> Assignment: Tally up the lines below that carry the word "Klicks", answering with the figure alone.

:::::

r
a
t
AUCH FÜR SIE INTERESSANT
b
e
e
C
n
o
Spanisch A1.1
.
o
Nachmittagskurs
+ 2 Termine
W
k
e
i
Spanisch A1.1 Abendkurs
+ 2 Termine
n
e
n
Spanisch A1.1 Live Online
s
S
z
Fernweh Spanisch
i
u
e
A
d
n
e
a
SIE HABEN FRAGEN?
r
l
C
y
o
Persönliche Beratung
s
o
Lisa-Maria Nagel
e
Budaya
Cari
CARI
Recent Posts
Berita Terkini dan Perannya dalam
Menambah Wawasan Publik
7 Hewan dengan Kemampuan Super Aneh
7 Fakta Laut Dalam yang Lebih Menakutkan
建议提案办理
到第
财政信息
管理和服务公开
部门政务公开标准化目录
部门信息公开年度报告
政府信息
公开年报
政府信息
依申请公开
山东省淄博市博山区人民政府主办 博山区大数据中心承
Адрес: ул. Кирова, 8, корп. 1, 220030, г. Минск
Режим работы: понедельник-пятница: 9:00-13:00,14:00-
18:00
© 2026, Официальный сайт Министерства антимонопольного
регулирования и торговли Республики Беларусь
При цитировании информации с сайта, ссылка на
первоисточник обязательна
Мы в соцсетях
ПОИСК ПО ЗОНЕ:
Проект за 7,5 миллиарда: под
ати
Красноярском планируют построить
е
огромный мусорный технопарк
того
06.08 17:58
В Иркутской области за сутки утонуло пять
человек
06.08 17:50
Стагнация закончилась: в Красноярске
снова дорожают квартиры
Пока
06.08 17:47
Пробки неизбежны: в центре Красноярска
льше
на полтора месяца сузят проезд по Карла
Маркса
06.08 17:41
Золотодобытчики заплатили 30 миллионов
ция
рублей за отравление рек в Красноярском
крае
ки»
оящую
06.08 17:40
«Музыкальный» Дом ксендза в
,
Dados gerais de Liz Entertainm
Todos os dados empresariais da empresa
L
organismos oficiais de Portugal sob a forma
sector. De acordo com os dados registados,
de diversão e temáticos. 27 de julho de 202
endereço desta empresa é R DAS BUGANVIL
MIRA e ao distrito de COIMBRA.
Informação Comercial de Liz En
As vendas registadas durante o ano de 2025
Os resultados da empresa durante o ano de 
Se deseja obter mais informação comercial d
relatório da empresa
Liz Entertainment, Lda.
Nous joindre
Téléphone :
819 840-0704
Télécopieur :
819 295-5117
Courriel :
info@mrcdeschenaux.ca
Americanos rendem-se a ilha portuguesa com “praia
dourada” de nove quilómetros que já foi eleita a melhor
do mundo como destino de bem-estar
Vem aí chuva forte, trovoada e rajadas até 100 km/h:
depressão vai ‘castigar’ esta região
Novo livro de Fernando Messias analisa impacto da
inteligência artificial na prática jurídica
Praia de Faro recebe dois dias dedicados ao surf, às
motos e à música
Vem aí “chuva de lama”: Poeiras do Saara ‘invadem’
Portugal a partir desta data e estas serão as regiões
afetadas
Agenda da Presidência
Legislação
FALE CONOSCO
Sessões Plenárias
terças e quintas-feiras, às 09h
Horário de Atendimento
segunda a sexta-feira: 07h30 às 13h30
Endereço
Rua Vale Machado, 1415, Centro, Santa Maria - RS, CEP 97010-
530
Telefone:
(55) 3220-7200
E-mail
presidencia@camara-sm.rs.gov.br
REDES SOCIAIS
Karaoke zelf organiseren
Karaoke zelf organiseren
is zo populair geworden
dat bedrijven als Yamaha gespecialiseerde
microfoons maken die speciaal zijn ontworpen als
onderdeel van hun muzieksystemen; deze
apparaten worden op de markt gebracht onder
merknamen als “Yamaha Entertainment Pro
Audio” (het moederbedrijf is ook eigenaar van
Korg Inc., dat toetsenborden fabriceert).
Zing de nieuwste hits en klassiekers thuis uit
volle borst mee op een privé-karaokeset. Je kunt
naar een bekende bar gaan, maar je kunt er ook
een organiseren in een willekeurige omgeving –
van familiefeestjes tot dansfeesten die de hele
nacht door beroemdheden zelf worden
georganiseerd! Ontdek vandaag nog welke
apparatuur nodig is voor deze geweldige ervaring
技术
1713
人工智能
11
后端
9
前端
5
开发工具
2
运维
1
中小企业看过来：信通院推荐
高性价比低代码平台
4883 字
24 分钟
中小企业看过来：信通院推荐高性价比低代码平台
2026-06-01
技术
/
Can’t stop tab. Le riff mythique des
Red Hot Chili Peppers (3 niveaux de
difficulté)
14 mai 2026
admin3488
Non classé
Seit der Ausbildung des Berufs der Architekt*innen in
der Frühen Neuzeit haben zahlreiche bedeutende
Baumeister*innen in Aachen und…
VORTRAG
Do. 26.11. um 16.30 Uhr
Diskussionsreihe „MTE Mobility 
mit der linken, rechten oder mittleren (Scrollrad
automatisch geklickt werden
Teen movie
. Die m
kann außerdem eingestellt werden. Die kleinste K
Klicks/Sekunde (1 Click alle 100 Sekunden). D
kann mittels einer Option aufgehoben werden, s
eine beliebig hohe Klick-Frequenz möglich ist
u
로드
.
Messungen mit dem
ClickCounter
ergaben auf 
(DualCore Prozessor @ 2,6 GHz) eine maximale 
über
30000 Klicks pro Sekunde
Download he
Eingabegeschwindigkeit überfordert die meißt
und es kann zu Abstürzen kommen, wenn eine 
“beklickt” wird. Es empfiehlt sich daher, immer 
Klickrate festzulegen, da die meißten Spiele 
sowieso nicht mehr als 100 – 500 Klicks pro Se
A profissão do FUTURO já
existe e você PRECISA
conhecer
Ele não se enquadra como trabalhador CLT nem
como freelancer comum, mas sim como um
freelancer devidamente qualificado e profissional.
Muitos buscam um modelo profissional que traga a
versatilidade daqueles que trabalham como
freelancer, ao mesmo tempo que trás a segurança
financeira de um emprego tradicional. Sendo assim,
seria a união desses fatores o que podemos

:::::

> Result of the exercise: 3